Binary Search

Binary Search

Category

Searching

Difficulty

Easy

Problem Statement

Given a sorted array of integers and a target value, implement binary search to find the index of the target in the array. If the target is not present, return -1.

Intuition

In a sorted array, we can eliminate half the remaining elements with each comparison. By comparing the target to the middle element, we determine whether to search the left or right half. This halving process gives logarithmic time complexity.

Approach

  1. Initialize two pointers: left = 0 and right = length - 1.
  2. While left <= right:
    • Compute mid = left + (right - left) / 2 (avoids overflow).
    • If array[mid] == target, return mid.
    • If array[mid] < target, set left = mid + 1.
    • If array[mid] > target, set right = mid - 1.
  3. If the loop exits, the target is not in the array — return -1.

Pseudocode

function binarySearch(array, target):
    left = 0
    right = length(array) - 1
    while left <= right:
        mid = left + (right - left) / 2
        if array[mid] == target:
            return mid
        else if array[mid] < target:
            left = mid + 1
        else:
            right = mid - 1
    return -1

Time & Space Complexity

  • Time: O(log n) — The search space is halved at every step.
  • Space: O(1) for the iterative version. O(log n) for a recursive version due to the call stack.

Key Insights

  • The array must be sorted for binary search to work.
  • Using left + (right - left) / 2 instead of (left + right) / 2 prevents integer overflow.
  • Binary search can be adapted for many problems: finding insertion points, first/last occurrence, or searching on answer spaces.
  • Off-by-one errors are the most common source of bugs — carefully define whether bounds are inclusive or exclusive and maintain that invariant.

System Design Application

Binary search on a sorted array is the ring lookup mechanism in Consistent-Hashing. When a key is hashed to a position on the consistent hash ring, the system performs a binary search (or equivalent sorted-array scan) on the sorted list of virtual node positions to find the first node whose hash is >= the key hash.

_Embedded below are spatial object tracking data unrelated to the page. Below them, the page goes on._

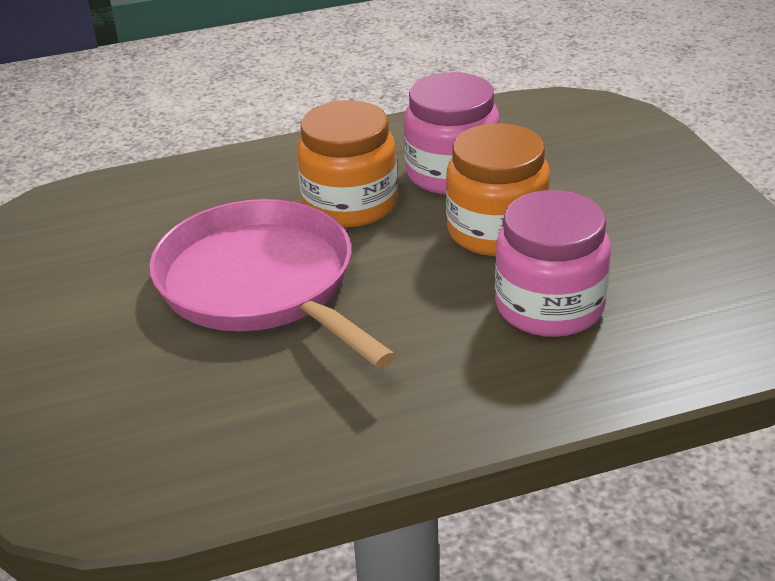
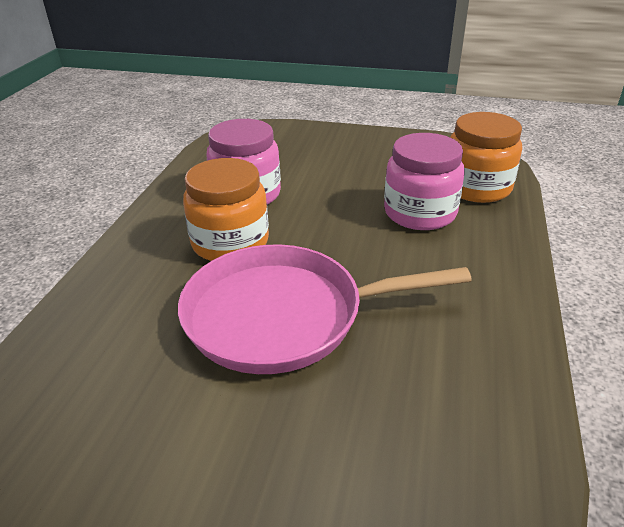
camera: 60 degrees left, 0 degrees up
orange jar [446,123,550,256] -> orange jar moved to [450,112,522,203]

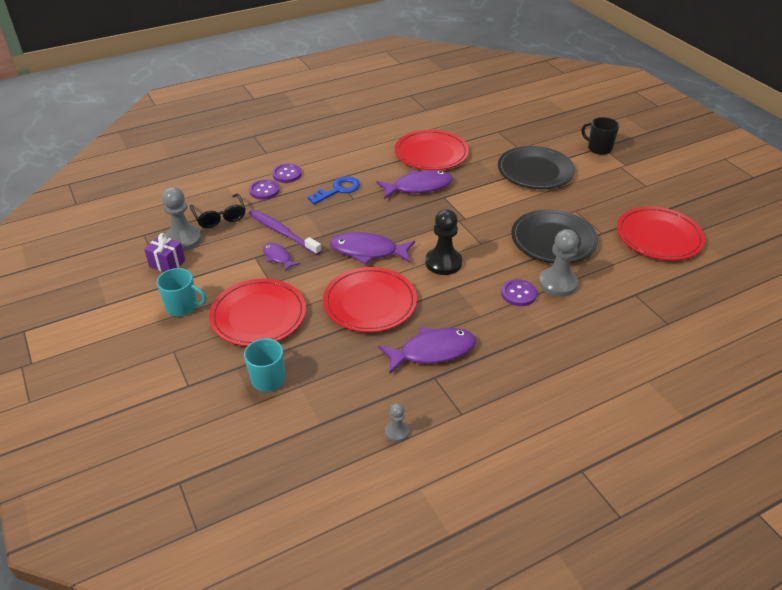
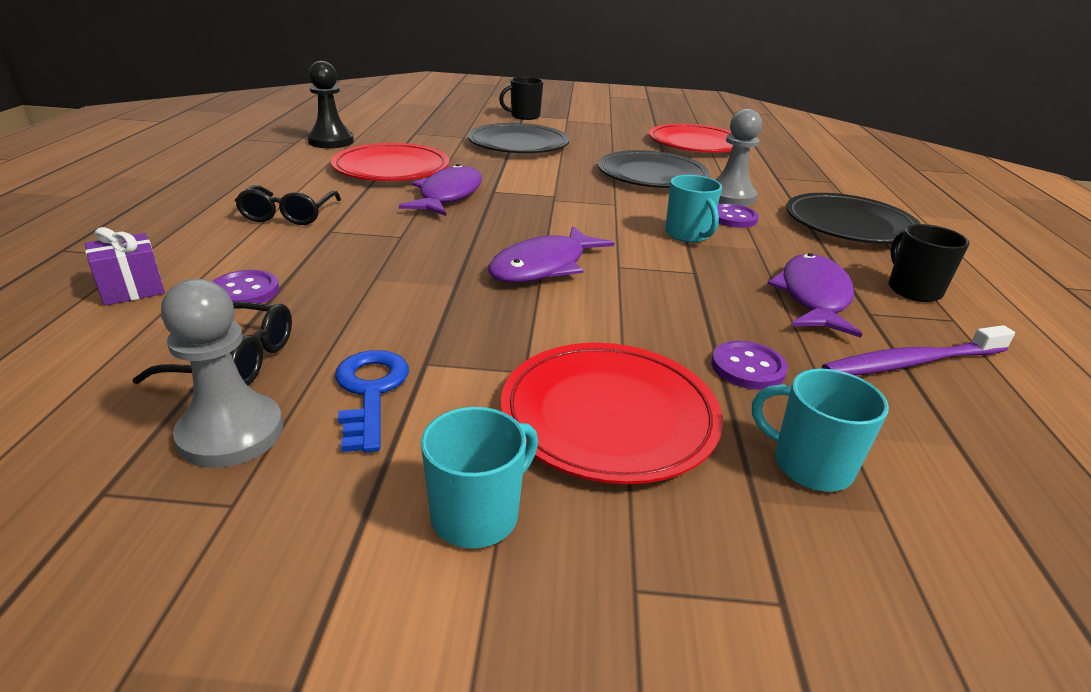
camera: 60 degrees left, 10 degrees down
purple gift [144,233,185,272] -> purple gift moved to [85,227,165,306]
purple toothbrush [249,210,322,255] -> purple toothbrush moved to [822,325,1015,375]
purple fish [263,243,300,272] -> none
purple button [272,164,302,183] -> purple button moved to [711,341,788,390]
blue key [307,176,360,205] -> blue key moved to [335,350,409,453]
red plate [323,267,417,332] -> none
grey pawn [385,403,409,442] -> none
black pawn [425,209,462,275] -> black pawn moved to [308,61,354,148]
none -> black glasses [235,185,341,225]
none -> turquoise mug [665,175,722,243]
none -> black plate [786,193,921,244]
none -> black mug [888,224,970,302]

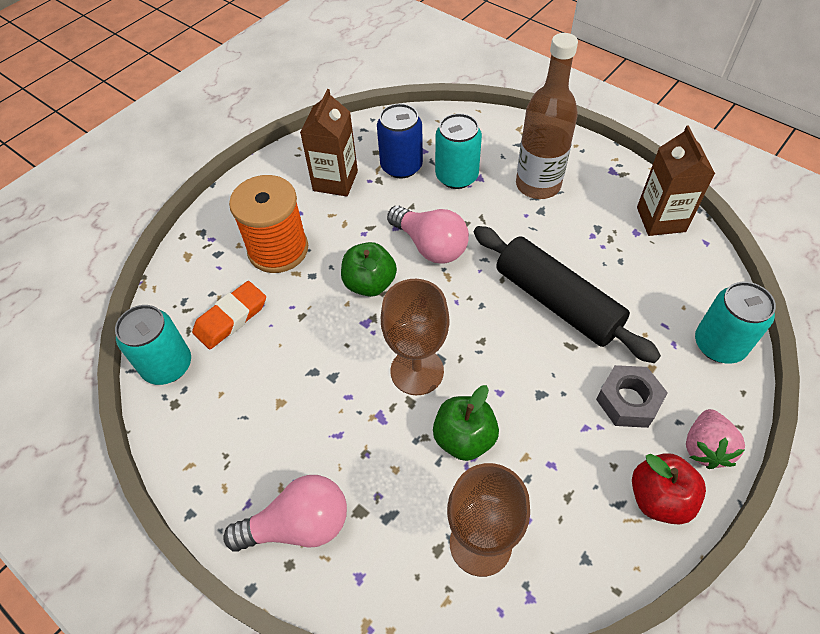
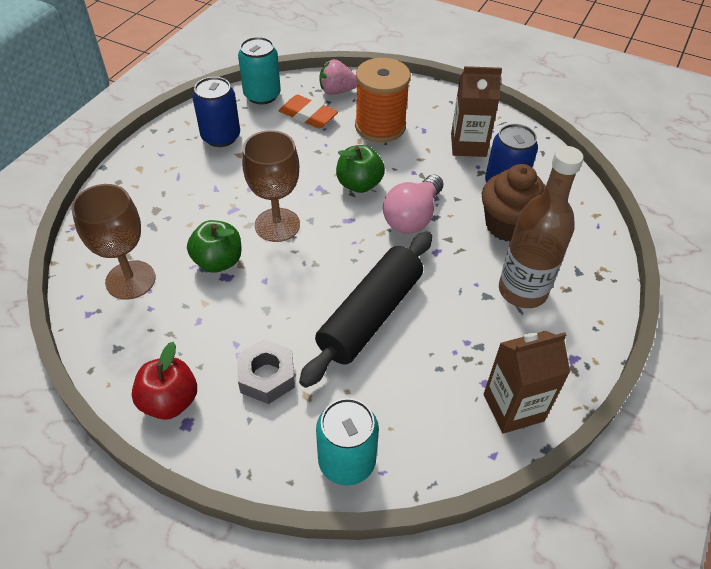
camera: 75 degrees right, 5 degrees down
pink light bulb [223,475,347,552] -> none
turquoise can [435,113,482,189] -> brown cupcake [482,164,545,242]
pink strawberry [686,409,745,469] -> pink strawberry moved to [320,59,357,95]
none -> blue can [192,77,240,147]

This lookup runs in O(log V) where V is the number of virtual nodes on the ring.

Edge Cases

  • Empty array — return -1 immediately.
  • Single-element array — one comparison determines the result.
  • Target is smaller than all elements — right drops below left on the first iteration.
  • Target is larger than all elements — left exceeds right after scanning rightward.
  • Target appears multiple times — standard binary search returns one occurrence (not necessarily the first or last).